I'd like some advice for securing a website.

It will be a simple marketing website for services I will provide. There won't be any databases but some files will be offered for sale, perhaps through Paypal. I have not created anything more than a crude website before.

Some security aspects might be for example: I read somewhere that I should encrypt the site so that no one can just copy the HTML of the pages. I don't understand how the encryption would stop the copying.

Another example: How can I stop the URL from being hijacked - ie forwarded to someone else website?

Is there some central location where one can find useful information on securing a website?

Many thanks,
Lou.

If you want to secure a website or section of it, the simplest way is to password-protect it. There are many options for doing so, including .htaccess if you're on a Linux box (if you don't know whether or not you are, you probably are). The user is forced to get in through a login and password and that protects against about 98-99% of stuff, particularly if your site isn't really popular (hackers tend not to care as much about smaller sites since the reward isn't as high.)

Quote:

Originally Posted by ADAM Web Design

If you want to secure a website or section of it, the simplest way is to password-protect it.

Its certainly one idea, but passwords aren't really appropriate. The website is a marketing vehicle - a way of presenting my expertise. It would be counter productive to have them register for a password to see the website - if I understood your intent, here.

There is nothing on the website that is of value. Whatever a person wants to copy, they can copy. What is important is that they are blocked from redirecting the user, and from modifying the content of the website. And the content is blocked by password anyway. Still, these two possibilities should be blocked more heavily.

I have not yet chosen the web hosting company, and I'm not sure exactly what tools I'll use to develop the website.

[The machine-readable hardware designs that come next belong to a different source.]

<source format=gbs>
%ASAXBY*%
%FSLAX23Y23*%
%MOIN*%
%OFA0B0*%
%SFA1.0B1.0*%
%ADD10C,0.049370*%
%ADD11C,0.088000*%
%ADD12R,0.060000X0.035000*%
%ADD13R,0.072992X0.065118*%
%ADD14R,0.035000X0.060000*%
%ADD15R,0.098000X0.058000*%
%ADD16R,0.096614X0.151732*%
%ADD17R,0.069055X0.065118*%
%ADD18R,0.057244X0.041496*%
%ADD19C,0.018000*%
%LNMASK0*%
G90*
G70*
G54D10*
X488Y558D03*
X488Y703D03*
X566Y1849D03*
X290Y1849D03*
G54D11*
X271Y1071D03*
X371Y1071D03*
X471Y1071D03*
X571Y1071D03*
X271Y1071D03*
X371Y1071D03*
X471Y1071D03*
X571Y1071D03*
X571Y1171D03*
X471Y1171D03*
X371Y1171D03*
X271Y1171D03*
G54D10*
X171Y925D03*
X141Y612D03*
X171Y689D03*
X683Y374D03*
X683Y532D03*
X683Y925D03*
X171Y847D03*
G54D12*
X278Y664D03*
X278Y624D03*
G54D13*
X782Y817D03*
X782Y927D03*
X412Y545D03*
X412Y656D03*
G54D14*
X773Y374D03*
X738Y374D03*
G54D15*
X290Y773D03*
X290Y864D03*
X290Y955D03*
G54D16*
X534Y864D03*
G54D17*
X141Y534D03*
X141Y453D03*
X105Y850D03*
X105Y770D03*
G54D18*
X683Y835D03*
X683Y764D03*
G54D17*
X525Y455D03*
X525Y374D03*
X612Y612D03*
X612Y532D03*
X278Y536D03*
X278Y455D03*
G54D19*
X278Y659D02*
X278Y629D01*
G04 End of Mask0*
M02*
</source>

As an example of protection, here is a list of things that a specific website encryption tool has to offer - but why would I want each of these protections?
-Protect Everything on Your Web Page
-Prevent Others from Making Unauthorized Copies of Your Web Pages
-Make Your Pages Ineligible to Web Filters (I don't think I'd have anything that filters would remove.)

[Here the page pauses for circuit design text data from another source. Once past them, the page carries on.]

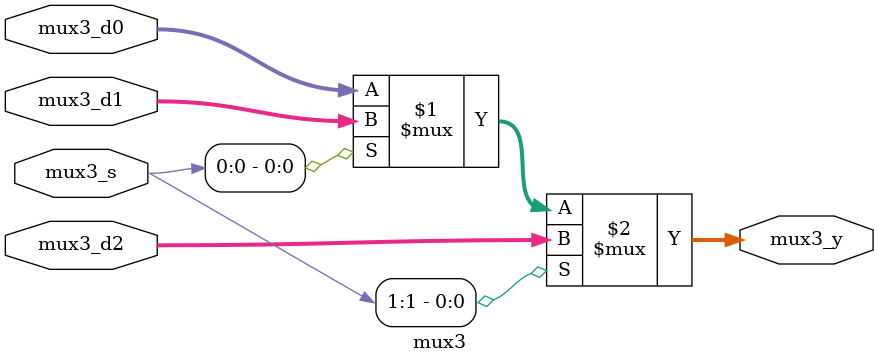
<source format=sv>
`timescale 1ns / 1ps

module mux3#(parameter WIDTH = 32)(
    input   logic [WIDTH-1:0]   mux3_d0,mux3_d1,mux3_d2,
    input   logic [1:0]         mux3_s,
    output  logic [WIDTH-1:0]   mux3_y
);
    assign mux3_y = mux3_s[1] ? mux3_d2 : (mux3_s[0] ? mux3_d1 : mux3_d0);
endmodule
</source>
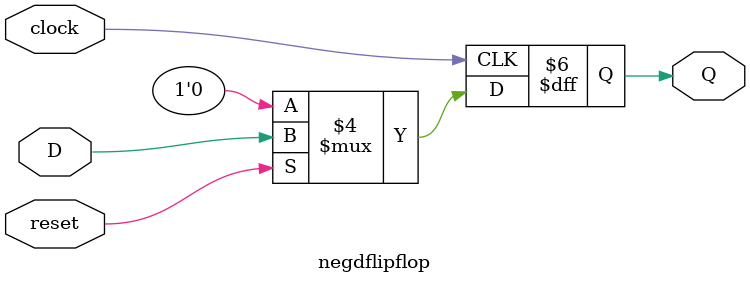
<source format=v>
module negdflipflop(D,clock,reset,Q);
input D,clock,reset;
output Q;
reg Q;
always@(negedge clock)
if(!reset)
Q<=0;
else
Q<=D;
endmodule

</source>
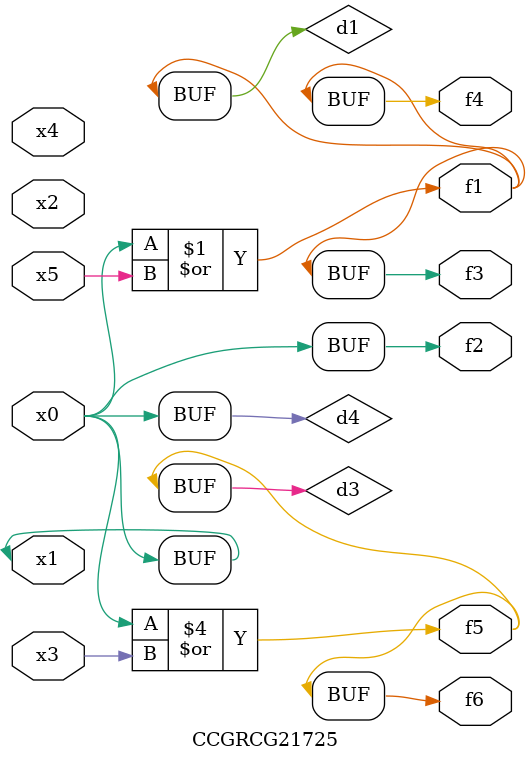
<source format=v>
module CCGRCG21725(
	input x0, x1, x2, x3, x4, x5,
	output f1, f2, f3, f4, f5, f6
);

	wire d1, d2, d3, d4;

	or (d1, x0, x5);
	xnor (d2, x1, x4);
	or (d3, x0, x3);
	buf (d4, x0, x1);
	assign f1 = d1;
	assign f2 = d4;
	assign f3 = d1;
	assign f4 = d1;
	assign f5 = d3;
	assign f6 = d3;
endmodule

</source>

-Prevent Automated E-mail Grabbers from Obtaining Addresses on Your Website (this is simple to prevent if you use 'at" instead of "@" and ".dot" instead of ".".)

-Prevent Automated Downloading Programs from Getting Your Whole Site (Now I may have spent time developing the site, but I don't think anyone would want to copy the whole site.)



Lou.

Quote:

-Protect Everything on Your Web Page
-Prevent Others from Making Unauthorized Copies of Your Web Pages

Both of those things CANNOT be done, anything that the user sees they can copy, take edit etc. etc.

Web security is generally fine server side these days unless you are setting your own server up or have chosen a REALLY bad host.

The main concern is people injecting code into the site via server side scripts, If you are using php/asp or have any dynamic content on your site then you will need to look into securing these.

URL Hijacking is very rare and will only happen if you choose an untrustworthy registrar or allow someone to inject JavaScript into your site(see above).

Encryption of sites does not work. If the client renders it then it can be stolen.

Jamie

Re: Prevent Others from Making Unauthorized Copies of Your Web Pages:
The comment for this capability is:
"While users will still be able to view your web pages and save it to their local disk, the pages are encrypted by HTML Protector so that the user will not be able to understand its source code, which will prevent them from using the code on their own pages."
So I guess this really blocks stealing of the web site.

Perhaps I'll change the approach here. Let me ask:
Is there a web site that explains what should be done to improve web site security - perhaps for different servers or against different hacking tools?
Perhaps there is a web site that explains what hackers are technically trying to accomplish?

I took a look at that HTML Protector thing...the thing is completely pointless.

There isn't one site which will take you through security since it is such a vast area.

What I would suggest is learning how to setup and secure servers, look into cross site scripting, learn about sql injection.

What you need to remember is hat "hacking tools" don't really exist in a traditional hollywood sense, password crackers and port scanners are commonly used by system admins as well as crackers to establish vulnerabilities.

The best way to learn how to protect your site is to learn how to crack it, simple as. Become an expert in spotting security flaws in your server side code. If you are running your own server then research exploits, see if you are at risk.

There is no checklist since the industry moves all the time, the best you can do is continually check your site, look through your code, get others to examine in, research past exploits.

http://www.devshed.com/c/a/PHP/PHP-Security-Mistakes/
http://searchsecurity.techtarget.com...015581,00.html
http://en.wikipedia.org/wiki/Cross-site_scripting
http://en.wikipedia.org/wiki/SQL_injection

Those links should help you on the right path.

Jamie

OK, That says it all, Jamie. Many thanks, indeed. I'll follow your advice.

I won't be using my own servers; I still need to pick a good web host. Suggestions are appreciated. I'm sure they won't say much about their security measures, but I will ask them.